REQUIREMENT:
Copy out every passage that the blog post below on criminal evidence sets in quotation marks.

ATTORNEY SAM’S TAKE ON HOW MUCH EVIDENCE IS ENOUGH TO CONVICT YOU OF A CRIME? (Part Two)

The Boston Criminal Lawyer Blog was discussing evidence. How much is necessary to find a defendant guilty. What kind of evidence can be admitted and when.

That kind of thing.

Putting aside the issue of actual character evidence, bad acts and prior
convictions are often admissible to impeach a witnes’s credibility.

“Isn’t that to show the witness has a bad character?”

Well, technically, no. It is an example of a legal splitting of the proverbial hairs. For example, this evidence can not be introduced into evidence to show that the
witness has a propensity to commit such bad acts. It is only admissible, in
most cases, to be considered by a jury when judging credibility.

“So, isn’t that the same thing as showing that the witness is not worthy of
belief because he or she has a bad character? Bad character because he or
she commits bad acts?”

You might see it that way, in every-day logic, but according to the law…not really. It is just
there as information the jury may want to consider when judging credibility.

Period.

“Ok…is that the only reason for which such evidence can be admitted into
evidence?”

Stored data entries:
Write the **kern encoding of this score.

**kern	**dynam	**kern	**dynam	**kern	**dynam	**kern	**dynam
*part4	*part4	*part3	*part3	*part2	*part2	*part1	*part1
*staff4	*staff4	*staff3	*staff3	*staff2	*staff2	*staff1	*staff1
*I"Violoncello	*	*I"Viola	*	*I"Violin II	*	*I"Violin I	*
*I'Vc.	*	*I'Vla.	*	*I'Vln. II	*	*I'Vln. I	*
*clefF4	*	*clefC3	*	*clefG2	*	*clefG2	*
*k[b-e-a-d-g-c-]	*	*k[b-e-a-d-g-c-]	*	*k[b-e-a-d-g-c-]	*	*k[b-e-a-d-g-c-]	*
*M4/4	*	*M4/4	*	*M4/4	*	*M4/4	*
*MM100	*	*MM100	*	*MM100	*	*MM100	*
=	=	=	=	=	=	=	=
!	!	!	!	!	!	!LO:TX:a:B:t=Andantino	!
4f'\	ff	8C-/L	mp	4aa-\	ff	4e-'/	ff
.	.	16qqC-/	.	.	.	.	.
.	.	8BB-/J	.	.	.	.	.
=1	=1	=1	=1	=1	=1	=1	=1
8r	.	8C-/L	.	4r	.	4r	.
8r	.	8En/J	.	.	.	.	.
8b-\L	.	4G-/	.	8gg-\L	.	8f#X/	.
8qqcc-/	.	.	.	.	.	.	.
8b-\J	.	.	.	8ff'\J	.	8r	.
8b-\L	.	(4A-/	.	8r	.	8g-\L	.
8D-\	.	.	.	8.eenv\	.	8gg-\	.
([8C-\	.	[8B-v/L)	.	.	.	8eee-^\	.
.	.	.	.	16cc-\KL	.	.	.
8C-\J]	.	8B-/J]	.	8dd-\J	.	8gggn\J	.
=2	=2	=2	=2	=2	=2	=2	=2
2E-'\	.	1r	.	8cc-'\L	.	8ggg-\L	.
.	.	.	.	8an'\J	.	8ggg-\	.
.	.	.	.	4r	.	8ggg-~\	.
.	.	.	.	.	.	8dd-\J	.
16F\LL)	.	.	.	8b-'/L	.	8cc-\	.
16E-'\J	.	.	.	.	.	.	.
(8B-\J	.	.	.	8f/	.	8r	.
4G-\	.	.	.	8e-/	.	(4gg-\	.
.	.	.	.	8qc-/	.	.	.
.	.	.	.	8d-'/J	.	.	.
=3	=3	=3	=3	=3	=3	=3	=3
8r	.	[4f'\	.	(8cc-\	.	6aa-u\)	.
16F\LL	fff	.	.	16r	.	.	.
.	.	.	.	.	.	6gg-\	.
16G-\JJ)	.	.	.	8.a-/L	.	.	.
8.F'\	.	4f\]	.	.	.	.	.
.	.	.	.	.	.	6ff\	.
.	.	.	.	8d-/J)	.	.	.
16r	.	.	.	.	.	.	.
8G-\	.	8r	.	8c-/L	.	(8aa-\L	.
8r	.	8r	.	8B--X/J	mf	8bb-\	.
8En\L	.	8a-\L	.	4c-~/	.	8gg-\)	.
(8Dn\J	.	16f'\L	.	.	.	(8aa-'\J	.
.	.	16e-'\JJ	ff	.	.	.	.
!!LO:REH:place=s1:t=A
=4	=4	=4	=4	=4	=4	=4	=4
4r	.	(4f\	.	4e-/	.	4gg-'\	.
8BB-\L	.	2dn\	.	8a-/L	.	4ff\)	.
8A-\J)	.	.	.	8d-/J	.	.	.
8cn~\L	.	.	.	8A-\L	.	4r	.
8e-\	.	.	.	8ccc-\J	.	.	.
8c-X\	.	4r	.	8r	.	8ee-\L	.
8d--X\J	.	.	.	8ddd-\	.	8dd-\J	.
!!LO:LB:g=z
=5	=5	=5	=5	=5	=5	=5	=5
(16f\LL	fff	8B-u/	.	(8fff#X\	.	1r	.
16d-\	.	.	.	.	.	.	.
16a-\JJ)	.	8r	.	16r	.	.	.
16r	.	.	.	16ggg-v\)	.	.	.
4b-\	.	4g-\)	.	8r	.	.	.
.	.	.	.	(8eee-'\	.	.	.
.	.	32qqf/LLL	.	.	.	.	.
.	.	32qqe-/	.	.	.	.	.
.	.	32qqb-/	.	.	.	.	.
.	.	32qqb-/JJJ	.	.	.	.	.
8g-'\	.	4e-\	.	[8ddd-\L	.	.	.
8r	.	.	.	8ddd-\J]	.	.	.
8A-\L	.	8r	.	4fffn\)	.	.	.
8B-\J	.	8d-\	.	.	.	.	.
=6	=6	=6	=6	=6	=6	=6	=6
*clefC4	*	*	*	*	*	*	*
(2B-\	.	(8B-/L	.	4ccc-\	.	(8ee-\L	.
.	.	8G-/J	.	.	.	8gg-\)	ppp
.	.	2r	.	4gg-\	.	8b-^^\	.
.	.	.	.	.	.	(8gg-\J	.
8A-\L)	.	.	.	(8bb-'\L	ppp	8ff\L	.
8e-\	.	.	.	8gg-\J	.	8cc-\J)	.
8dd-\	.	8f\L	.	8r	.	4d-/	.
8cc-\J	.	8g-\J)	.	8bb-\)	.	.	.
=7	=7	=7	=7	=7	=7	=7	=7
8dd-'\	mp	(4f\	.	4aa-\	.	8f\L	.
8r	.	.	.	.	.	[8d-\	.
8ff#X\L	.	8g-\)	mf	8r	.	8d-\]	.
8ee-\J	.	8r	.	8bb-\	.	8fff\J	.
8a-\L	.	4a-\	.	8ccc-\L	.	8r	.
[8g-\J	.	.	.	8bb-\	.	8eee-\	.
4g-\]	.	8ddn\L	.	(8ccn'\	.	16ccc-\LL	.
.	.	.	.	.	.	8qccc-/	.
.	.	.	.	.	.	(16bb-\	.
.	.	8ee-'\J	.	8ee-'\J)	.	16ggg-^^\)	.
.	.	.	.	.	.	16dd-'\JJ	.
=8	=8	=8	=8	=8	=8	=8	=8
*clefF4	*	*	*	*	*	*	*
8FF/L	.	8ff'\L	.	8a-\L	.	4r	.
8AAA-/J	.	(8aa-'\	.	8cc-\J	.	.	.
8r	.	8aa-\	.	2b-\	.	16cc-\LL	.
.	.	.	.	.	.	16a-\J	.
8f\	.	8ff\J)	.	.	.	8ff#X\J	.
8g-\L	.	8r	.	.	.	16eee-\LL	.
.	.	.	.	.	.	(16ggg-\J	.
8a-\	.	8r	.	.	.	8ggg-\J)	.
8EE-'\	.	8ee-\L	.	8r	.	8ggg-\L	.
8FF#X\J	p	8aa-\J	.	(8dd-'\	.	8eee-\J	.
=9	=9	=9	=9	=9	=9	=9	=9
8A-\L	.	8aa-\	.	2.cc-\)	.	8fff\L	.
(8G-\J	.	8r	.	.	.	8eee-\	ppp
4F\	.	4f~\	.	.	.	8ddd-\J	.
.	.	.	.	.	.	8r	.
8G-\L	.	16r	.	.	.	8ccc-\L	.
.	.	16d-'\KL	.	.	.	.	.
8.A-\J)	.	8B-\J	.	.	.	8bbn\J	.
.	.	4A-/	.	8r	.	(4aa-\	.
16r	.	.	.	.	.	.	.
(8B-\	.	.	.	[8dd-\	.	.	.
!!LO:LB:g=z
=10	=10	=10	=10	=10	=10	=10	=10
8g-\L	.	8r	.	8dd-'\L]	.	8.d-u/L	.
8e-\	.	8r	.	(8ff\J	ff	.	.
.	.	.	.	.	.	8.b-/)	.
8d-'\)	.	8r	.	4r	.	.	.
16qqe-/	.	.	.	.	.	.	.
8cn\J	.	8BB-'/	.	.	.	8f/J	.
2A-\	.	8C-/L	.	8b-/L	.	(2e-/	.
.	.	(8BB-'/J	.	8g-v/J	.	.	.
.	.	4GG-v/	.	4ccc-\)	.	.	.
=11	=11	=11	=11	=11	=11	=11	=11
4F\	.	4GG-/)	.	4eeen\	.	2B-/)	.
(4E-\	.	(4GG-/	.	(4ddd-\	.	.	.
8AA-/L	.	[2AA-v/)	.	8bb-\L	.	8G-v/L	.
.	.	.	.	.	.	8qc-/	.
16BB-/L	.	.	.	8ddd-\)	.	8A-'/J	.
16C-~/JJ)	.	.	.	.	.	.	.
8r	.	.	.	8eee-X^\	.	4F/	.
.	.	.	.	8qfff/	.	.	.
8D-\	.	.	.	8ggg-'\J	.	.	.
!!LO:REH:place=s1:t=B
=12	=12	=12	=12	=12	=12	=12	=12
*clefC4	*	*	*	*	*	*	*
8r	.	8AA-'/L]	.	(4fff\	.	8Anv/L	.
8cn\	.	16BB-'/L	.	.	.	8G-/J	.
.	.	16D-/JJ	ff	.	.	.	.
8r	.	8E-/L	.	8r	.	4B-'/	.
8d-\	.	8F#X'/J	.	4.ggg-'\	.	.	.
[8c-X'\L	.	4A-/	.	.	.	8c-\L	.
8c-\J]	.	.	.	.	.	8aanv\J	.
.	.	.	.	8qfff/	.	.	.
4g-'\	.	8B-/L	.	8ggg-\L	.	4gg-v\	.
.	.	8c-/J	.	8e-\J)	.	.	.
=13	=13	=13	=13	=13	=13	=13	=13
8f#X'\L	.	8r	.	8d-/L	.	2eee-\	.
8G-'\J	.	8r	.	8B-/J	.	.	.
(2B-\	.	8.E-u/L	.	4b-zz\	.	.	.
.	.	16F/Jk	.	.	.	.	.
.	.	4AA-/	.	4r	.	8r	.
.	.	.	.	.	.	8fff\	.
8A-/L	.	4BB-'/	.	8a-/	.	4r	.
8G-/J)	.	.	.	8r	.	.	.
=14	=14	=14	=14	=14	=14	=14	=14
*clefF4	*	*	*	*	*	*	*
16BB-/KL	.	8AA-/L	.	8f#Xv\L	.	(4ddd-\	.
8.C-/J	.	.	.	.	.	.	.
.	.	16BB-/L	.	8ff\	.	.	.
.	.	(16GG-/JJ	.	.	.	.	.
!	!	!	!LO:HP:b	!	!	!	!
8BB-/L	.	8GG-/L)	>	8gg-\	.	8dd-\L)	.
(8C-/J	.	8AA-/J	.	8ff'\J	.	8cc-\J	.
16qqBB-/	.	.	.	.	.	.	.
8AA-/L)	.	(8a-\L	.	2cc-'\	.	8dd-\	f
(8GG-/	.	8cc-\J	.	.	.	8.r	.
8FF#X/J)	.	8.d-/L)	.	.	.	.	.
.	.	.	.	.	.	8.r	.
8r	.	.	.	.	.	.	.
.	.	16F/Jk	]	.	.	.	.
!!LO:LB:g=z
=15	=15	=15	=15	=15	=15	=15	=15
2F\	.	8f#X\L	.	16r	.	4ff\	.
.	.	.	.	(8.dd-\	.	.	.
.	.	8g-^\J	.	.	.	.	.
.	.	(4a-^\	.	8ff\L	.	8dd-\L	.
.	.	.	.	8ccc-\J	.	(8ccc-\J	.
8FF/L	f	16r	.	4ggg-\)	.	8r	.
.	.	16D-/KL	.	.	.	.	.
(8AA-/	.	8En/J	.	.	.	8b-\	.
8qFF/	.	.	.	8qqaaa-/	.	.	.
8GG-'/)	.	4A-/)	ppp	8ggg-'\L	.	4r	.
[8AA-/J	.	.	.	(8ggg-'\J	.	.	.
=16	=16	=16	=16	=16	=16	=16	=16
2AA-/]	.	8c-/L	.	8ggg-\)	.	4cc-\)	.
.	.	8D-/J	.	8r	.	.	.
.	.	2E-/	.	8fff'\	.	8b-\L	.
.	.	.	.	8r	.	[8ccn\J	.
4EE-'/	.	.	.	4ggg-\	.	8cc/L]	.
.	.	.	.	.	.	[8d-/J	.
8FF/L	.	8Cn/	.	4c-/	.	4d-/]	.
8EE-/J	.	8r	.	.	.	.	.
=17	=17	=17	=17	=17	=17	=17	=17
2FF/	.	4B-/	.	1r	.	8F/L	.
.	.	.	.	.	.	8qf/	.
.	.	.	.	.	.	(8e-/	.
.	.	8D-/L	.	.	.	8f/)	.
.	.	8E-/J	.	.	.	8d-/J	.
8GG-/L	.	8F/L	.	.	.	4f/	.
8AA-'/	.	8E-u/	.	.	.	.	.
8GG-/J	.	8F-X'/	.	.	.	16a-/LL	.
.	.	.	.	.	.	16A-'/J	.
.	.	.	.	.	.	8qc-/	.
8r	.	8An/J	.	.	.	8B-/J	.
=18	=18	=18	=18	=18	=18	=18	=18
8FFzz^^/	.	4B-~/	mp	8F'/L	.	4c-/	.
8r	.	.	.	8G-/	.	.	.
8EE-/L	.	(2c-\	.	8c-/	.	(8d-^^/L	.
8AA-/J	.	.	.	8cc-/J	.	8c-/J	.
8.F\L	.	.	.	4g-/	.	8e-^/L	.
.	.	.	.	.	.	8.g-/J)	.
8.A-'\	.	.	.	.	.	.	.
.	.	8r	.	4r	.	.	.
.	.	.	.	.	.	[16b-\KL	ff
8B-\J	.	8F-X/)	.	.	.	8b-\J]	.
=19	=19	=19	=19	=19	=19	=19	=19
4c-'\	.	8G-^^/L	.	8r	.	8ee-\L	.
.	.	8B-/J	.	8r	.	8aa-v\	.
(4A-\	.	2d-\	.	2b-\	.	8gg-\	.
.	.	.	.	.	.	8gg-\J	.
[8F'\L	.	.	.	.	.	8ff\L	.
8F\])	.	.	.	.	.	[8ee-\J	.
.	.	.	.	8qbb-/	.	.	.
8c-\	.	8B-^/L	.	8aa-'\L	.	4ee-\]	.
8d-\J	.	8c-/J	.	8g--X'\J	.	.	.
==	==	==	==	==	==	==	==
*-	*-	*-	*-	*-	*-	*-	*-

WORKED SOLUTION:
"Isn't that to show the witness has a bad character?"
"So, isn't that the same thing as showing that the witness is not worthy of belief because he or she has a bad character? Bad character because he or she commits bad acts?"
"Ok…is that the only reason for which such evidence can be admitted into evidence?"